[[ Provided records open ]]

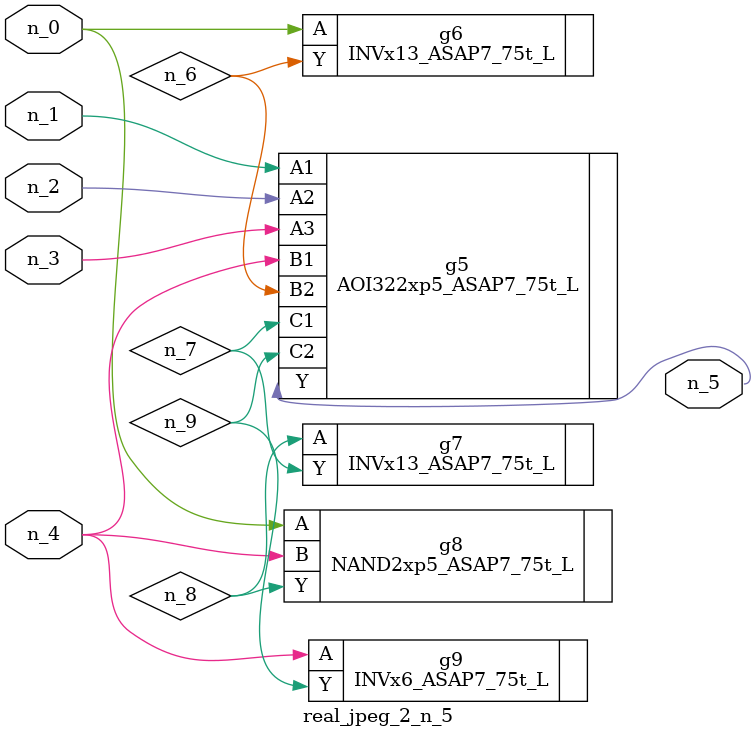
<source format=v>
module real_jpeg_2_n_5 (n_4, n_0, n_1, n_2, n_3, n_5);

input n_4;
input n_0;
input n_1;
input n_2;
input n_3;

output n_5;

wire n_8;
wire n_6;
wire n_7;
wire n_9;

INVx13_ASAP7_75t_L g6 ( 
.A(n_0),
.Y(n_6)
);

NAND2xp5_ASAP7_75t_L g8 ( 
.A(n_0),
.B(n_4),
.Y(n_8)
);

AOI322xp5_ASAP7_75t_L g5 ( 
.A1(n_1),
.A2(n_2),
.A3(n_3),
.B1(n_4),
.B2(n_6),
.C1(n_7),
.C2(n_9),
.Y(n_5)
);

INVx6_ASAP7_75t_L g9 ( 
.A(n_4),
.Y(n_9)
);

INVx13_ASAP7_75t_L g7 ( 
.A(n_8),
.Y(n_7)
);


endmodule
</source>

[[ Provided records closed ]]

**Your instructions:** Please give only the count of lines above containing "input".

**Solved exercise:** 5